Tymczasem Montoya podobnie jak i Raikkonen powinien być zadowolony z przebiegu dzisiejszych kwalifikacji, bo chociaż uzyskał dopiero czwarty czas, to jednak ma zabezpieczenie w postaci partnera z zespołu Williams - Ralfa Schumachera, a także Fernando Alonso. Kierowcy ci zakwalifikowali się odpowiednio na piątej oraz szóstej pozycji i mogą stanowić nie lada przeszkodę dla Michaela Schumachera, co udowodnili już niejednokrotnie. Z dziewiątej pozycji do jutrzejszego wyścigu wystartuje drugi kierowca z zespołu McLaren - David Coulthard, natomiast zdobywca prowizorycznego pole position - Jarno Trulli wylądował dopiero na 10 pozycji. Kłopoty kierowcy Renault zaczęły się już podczas 15-minutowej rozgrzewki bezpośrednio poprzedzającej sesję kwalifikacyjną, gdyż rozbił on swój bolid. Z tego powodu mechanicy z francuskiej stajni mieli pełne ręce roboty niemal do ostatniego momentu. Niestety Włoch po ukończeniu swojego okrążenia pomiarowego miał już blisko sekundę straty do Raikkonena i tym samym nie zdołał zrekompensować swoim mechanikom ciężkiej pracy.

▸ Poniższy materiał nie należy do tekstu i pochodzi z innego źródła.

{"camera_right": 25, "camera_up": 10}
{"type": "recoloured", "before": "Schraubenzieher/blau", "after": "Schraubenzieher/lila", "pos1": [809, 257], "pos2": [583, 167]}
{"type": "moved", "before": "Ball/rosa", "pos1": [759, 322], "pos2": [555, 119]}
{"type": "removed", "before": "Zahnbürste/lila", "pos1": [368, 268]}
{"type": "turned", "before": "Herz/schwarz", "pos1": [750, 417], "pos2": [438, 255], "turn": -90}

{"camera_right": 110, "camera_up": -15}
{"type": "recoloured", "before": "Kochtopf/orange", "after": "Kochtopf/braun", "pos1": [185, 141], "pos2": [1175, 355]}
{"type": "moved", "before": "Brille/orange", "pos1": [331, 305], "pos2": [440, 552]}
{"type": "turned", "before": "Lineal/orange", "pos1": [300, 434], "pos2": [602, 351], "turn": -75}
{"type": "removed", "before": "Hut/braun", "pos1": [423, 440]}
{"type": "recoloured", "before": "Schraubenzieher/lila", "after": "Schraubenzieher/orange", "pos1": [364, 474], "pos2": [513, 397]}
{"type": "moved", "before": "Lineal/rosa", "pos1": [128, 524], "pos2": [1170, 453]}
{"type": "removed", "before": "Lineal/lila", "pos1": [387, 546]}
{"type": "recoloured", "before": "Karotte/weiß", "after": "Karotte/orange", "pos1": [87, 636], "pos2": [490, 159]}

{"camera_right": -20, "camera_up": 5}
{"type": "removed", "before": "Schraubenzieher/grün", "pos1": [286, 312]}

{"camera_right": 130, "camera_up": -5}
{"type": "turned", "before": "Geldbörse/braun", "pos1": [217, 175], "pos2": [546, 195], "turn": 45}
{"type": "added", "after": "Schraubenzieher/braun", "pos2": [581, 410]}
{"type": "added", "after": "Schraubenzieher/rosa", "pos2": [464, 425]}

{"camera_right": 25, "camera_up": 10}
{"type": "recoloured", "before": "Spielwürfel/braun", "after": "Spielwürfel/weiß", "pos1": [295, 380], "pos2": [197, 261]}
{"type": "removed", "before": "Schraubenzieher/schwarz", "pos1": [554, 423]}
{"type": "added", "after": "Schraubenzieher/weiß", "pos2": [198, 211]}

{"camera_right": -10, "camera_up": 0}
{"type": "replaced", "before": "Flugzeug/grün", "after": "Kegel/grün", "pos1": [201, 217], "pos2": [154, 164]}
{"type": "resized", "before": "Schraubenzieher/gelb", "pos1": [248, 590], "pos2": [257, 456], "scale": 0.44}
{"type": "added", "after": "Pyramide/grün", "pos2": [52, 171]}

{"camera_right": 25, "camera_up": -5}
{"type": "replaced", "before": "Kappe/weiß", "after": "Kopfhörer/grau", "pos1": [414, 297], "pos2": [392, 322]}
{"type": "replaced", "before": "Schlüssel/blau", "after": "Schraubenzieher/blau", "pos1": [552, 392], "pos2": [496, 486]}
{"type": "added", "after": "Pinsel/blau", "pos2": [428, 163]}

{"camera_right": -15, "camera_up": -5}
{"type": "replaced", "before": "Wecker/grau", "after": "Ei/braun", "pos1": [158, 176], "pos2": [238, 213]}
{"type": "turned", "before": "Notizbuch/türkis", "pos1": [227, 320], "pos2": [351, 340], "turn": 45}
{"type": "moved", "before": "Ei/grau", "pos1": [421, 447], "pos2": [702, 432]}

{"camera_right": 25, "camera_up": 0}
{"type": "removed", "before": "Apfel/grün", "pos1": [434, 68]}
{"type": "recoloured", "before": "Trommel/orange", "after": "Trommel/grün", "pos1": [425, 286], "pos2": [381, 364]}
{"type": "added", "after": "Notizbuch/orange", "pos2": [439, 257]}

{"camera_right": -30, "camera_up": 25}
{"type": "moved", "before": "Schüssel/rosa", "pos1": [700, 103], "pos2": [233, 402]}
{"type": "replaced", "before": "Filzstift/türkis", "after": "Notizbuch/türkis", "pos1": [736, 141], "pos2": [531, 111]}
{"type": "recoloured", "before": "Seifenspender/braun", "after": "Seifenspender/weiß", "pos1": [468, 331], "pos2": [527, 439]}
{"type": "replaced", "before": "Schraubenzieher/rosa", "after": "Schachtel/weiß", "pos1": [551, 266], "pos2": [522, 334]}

Inną niespodzianką po dosyć słabych występach Michaela Schumachera i Trullego była dzisiaj bardzo dobra postawa Panisa, który ze stratą zaledwie 0.25 sekundy wywalczył trzecią pozycję startową. Patrząc jednak na poprzednie wyścigi należy spodziewać się, iż kierowcy Toyoty (Cristiano da Matta także zdołał załapać się do pierwszej dziesiątki) jako jedni z pierwszych odbędą podczas jutrzejszego wyścigu pierwsze postoje w boksach. Tak czy inaczej dla japońskiej stajni jest to kolejna szansa na zdobycz punktową, o ile nie nastąpią awarie, co miało miejsce w poprzednim wyścigu. Kierowcy z pozostałych zespołów - B.A.R, Sauber, Jaguar i Minardi z jednym wyjątkiem parami zakwalifikowali się na pozycjach od 11 do 20. Wyjątek ten stanowili kierowcy z zespołów Sauber i Jaguar, którzy na przemian uplasowali się na pozycjach od 13 do 16. O ile 13 i 15 pozycja startowa są w miarę przyzwoitym osiągnięciem jak na obecną formę zespołu Sauber, o tyle zespół Jaguar z pewnością nie jest zadowolony z zaledwie 14 pozycji startowej spisującego się zwykle znacznie lepiej Marka Webbera. Tym razem Australijczyk był tylko nieznacznie szybszy od swojego partnera - Justina Wilsona.